Repórter Nordeste

A poesia do sertão, a dor e os ipês


Descobri a razão pela qual o sertão é tão cantado, sentindo a sua magia, desde uma visita quando estava verdejante, a essa última que fiz, encontrando-o seco e sofrido, sob a tutela do sol abrasador.

No entanto, como ignorar o perfil amoroso dos ipês, distribuindo flores amarelas, vermelhas e roxas, nos vastos pastos marrons, de capim queimado que não mata mais a fome do gado?

Acompanhando a dolorosa busca da água nos restos de açudes, feito poças lamacentas, pelos bois, vacas e bezerros, recordei as linhas de “O quinze”, de Rachel de Queiroz, lidas na minha adolescência curiosa, e o quanto aquela sequidão descrita me parecia exagero da autora.

Meus olhos de menina acostumada ao verde-exploração da cana-de- açúcar, jamais haviam visto de tão perto as agruras da seca.

Toda repulsa que tive por “Vidas Secas”, de Graciliano Ramos, aos 13 anos de idade, quando fui obrigada a resumir o livro para obter nota de Português, me retornou em nova forma; numa roupagem de resignação, solidariedade e compreensão política dos efeitos da longa estiagem.

Vi a riqueza em carros de luxo e o menino no carro-de-boi, usado para transportar esperança de alívio!

Para implementar o percurso, histórias. Fatos reais narrados como se fossem livros novos, falando da morte do gado por sede e fome. Os insucessos dos pequenos criadores, e a certeza das perdas para recomeçar adiante.

Recordei a casa sertaneja na qual havia entrado na mesma mahã, percebendo nas paredes mais imagens de santos do que móveis no chão. A fé, essa palavra fácil de pronunciar, humílima em estrutura gramatical, mas com a condição de transmitir aos indivíduos forças que todas as previsões desconhecem, impulsiona o homem sertanejo à resistência.

Contudo, condenar esse desbravador a figurar esse papel sem previsão de fim, é uma anomalia cruel.

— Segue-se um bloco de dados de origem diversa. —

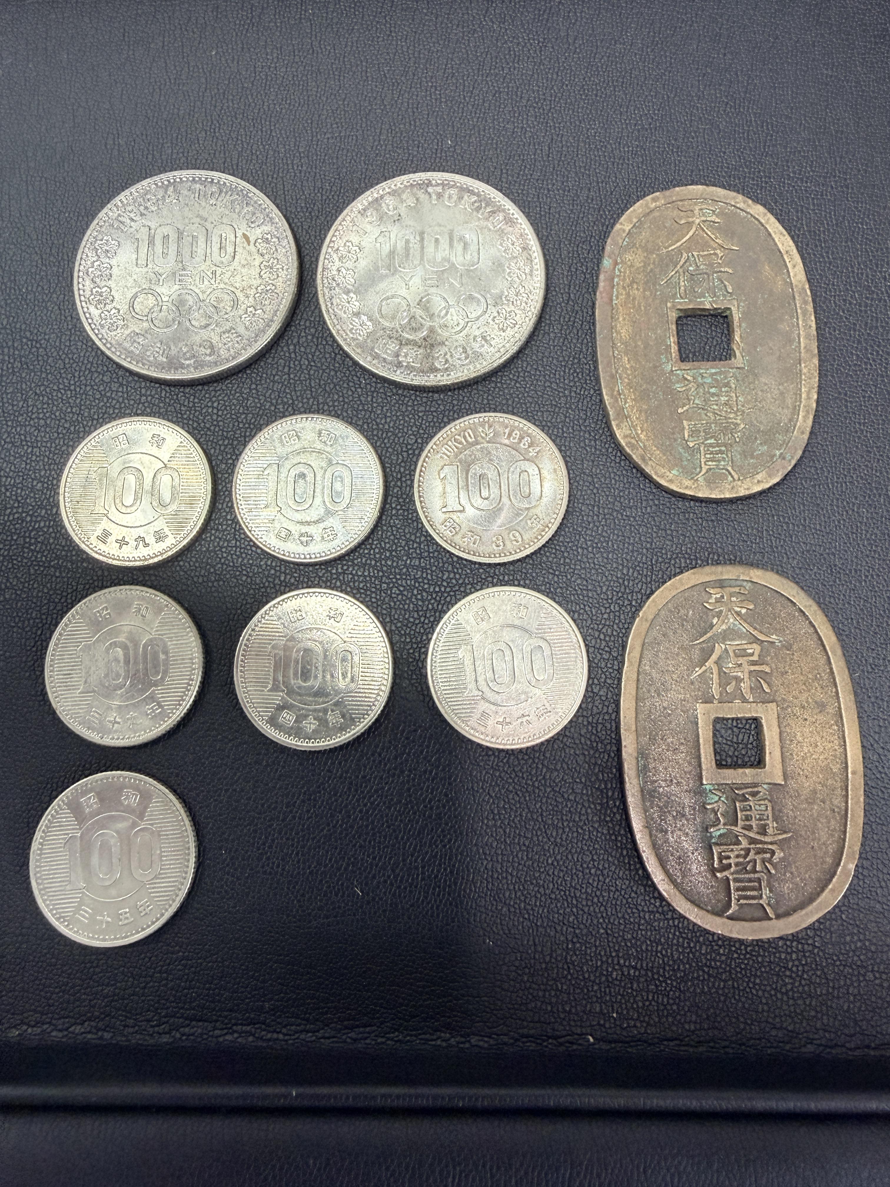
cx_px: 445
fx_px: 891
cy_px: 594
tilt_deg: -77.5
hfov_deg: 53.1
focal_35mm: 26
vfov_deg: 67.3
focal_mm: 2.22
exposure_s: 1/121
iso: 250
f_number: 2.2
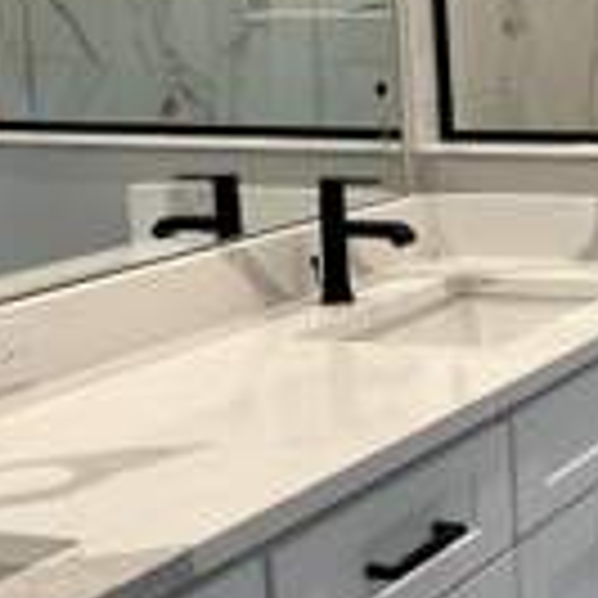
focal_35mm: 83
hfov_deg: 18.9
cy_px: 166
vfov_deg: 20.8
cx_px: 841
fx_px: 1622
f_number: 1.5
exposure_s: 1/120
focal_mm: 5.7
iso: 64
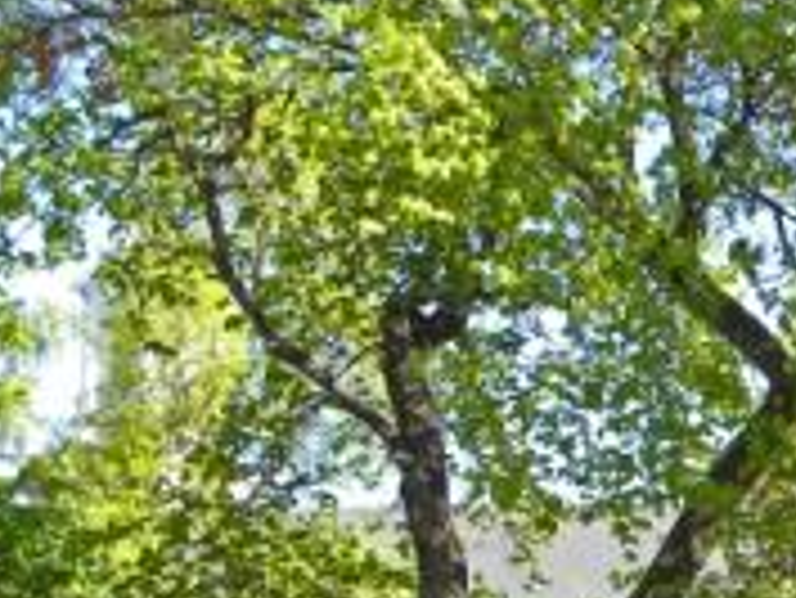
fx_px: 3083
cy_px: 701
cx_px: 1345
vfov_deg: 10.9
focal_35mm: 134
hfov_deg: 13.5
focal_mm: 6.6
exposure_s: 1/107
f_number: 4.5
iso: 64
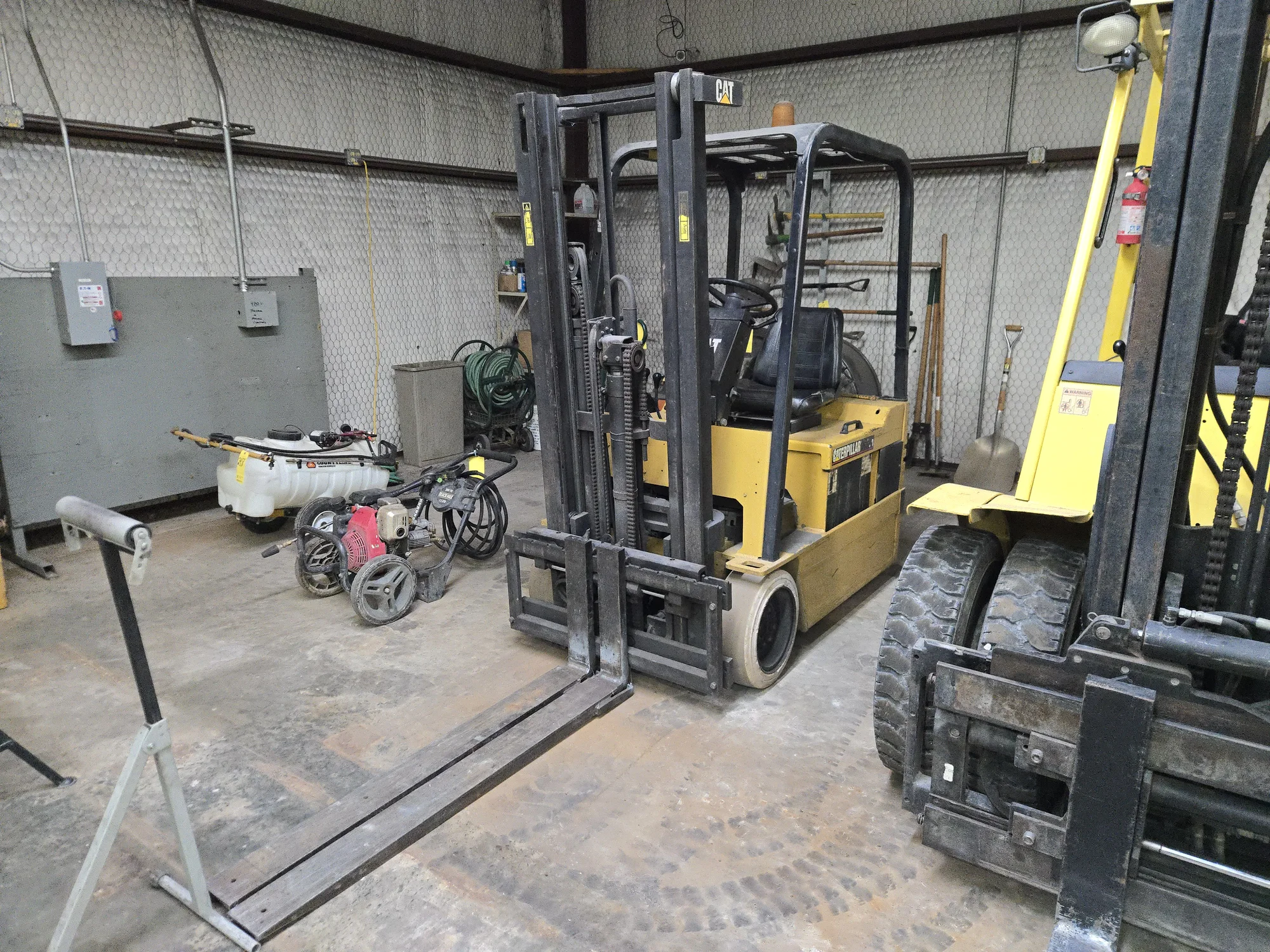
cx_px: 635
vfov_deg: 58.9
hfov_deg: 73.9
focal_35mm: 23
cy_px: 476
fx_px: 844
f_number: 1.8
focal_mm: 5.4
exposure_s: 1/120
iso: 640
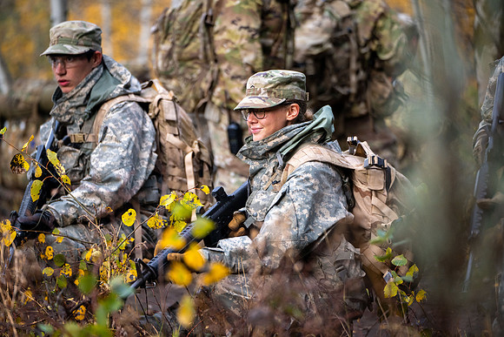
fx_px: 1960
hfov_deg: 14.7
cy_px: 168
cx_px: 252
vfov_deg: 9.8
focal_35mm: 140
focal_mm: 140
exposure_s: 1/800
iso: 1000
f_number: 2.8
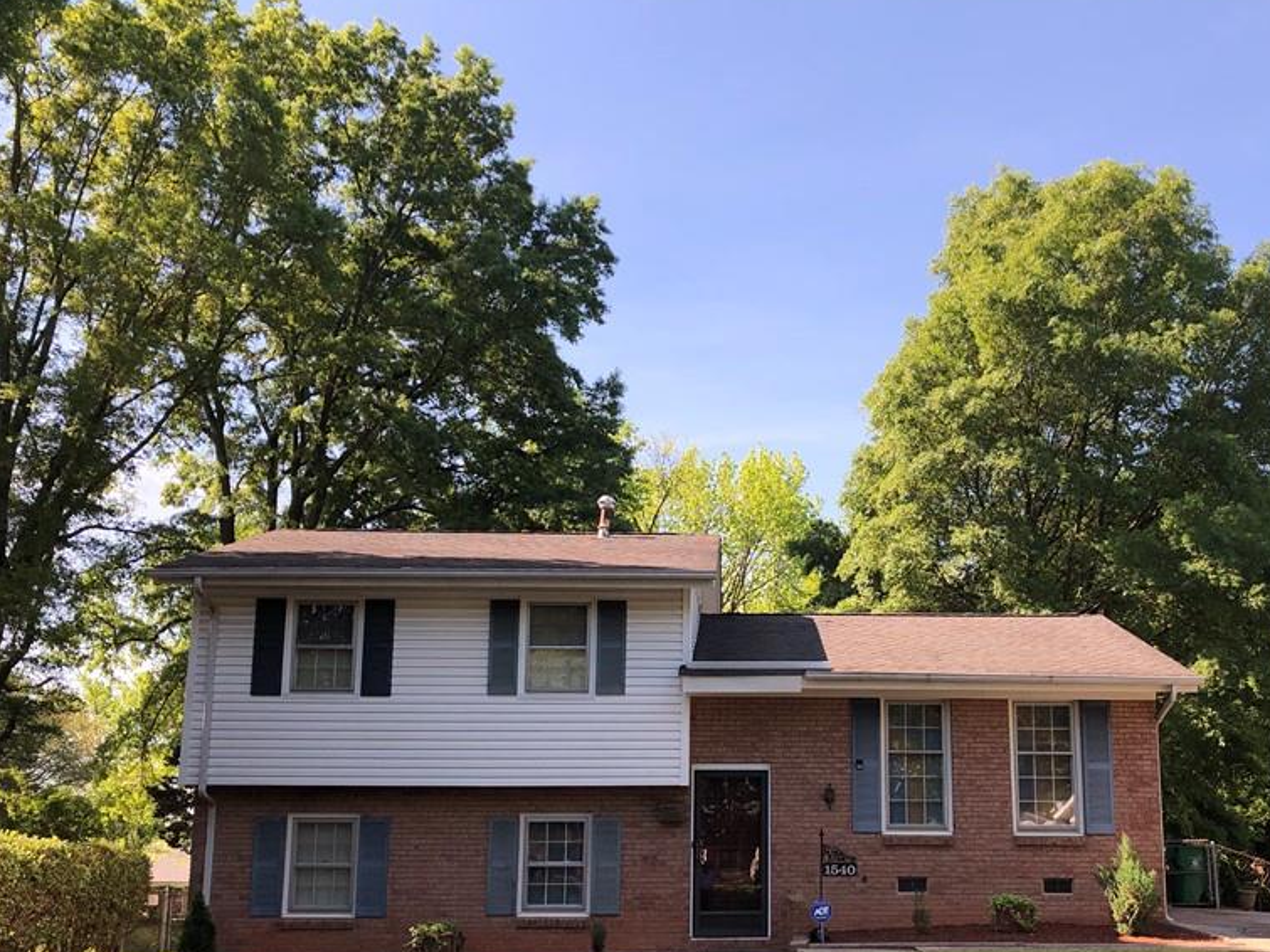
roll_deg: +0.0
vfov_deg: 37.4
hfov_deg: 48.6
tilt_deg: +9.3
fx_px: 1394
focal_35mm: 38
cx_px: 777
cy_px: 622
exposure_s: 1/1043
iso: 20
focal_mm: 4
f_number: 1.8
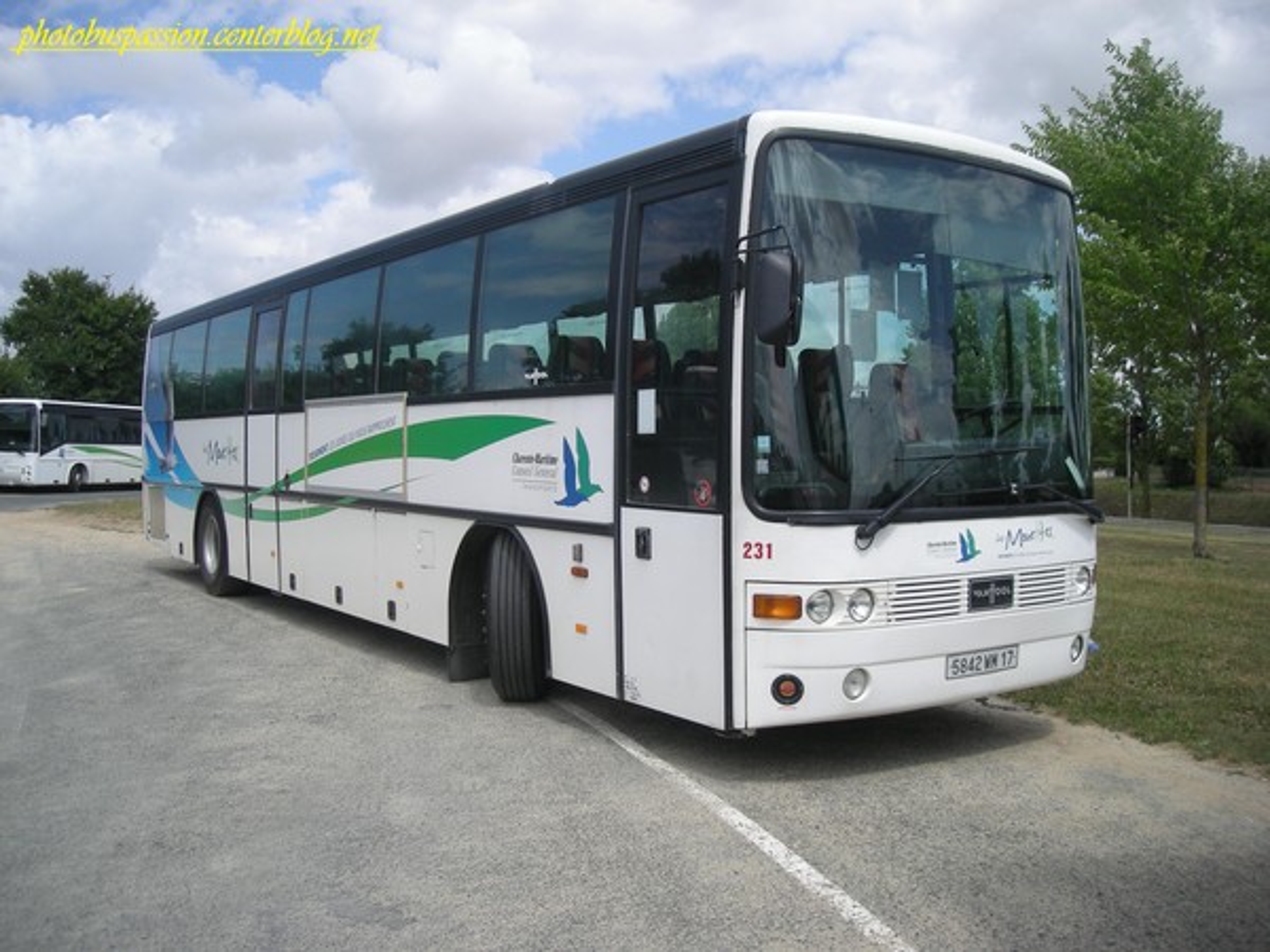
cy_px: 476
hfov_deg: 52.6
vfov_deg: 40.7
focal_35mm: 35
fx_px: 1284
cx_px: 635
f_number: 5.7
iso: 50
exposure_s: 1/238
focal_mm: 5.7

A seca é mote de discurso e fonte de renda aos cofres públicos, há tempo demais, para continuar acontecendo e impactando tão violentamente na vida sertaneja.

Dificil imaginar como essa angústia ressequida tem sido reproduzida pelas gerações.

Mais dificil ainda é perceber que as perspectivas de superação dos vícios políticos, são remotas.

Volto os olhos para a estrada longa e quente, passam homens, mulheres, meninos…seus bois magros,

jumentos…mandacarus, roçados perdidos e ipês graciosos.

Fixo a imponência dos ipês!

Um dia esses povos reconhecerão a direção da força de mudança e tomados pelas marcas do sofrimento, resistirão ao arrastar das tradições infames, dizendo não ao poder omisso e opressor que transforma um fenômeno natural previsível em destruidor de sonhos, para conduzir as gerações no rumo dos interesses sempre mesquinhos da política infame.

Encerro o dia na esperança de novos livros, novos histórias e memórias ao sertão nordestino.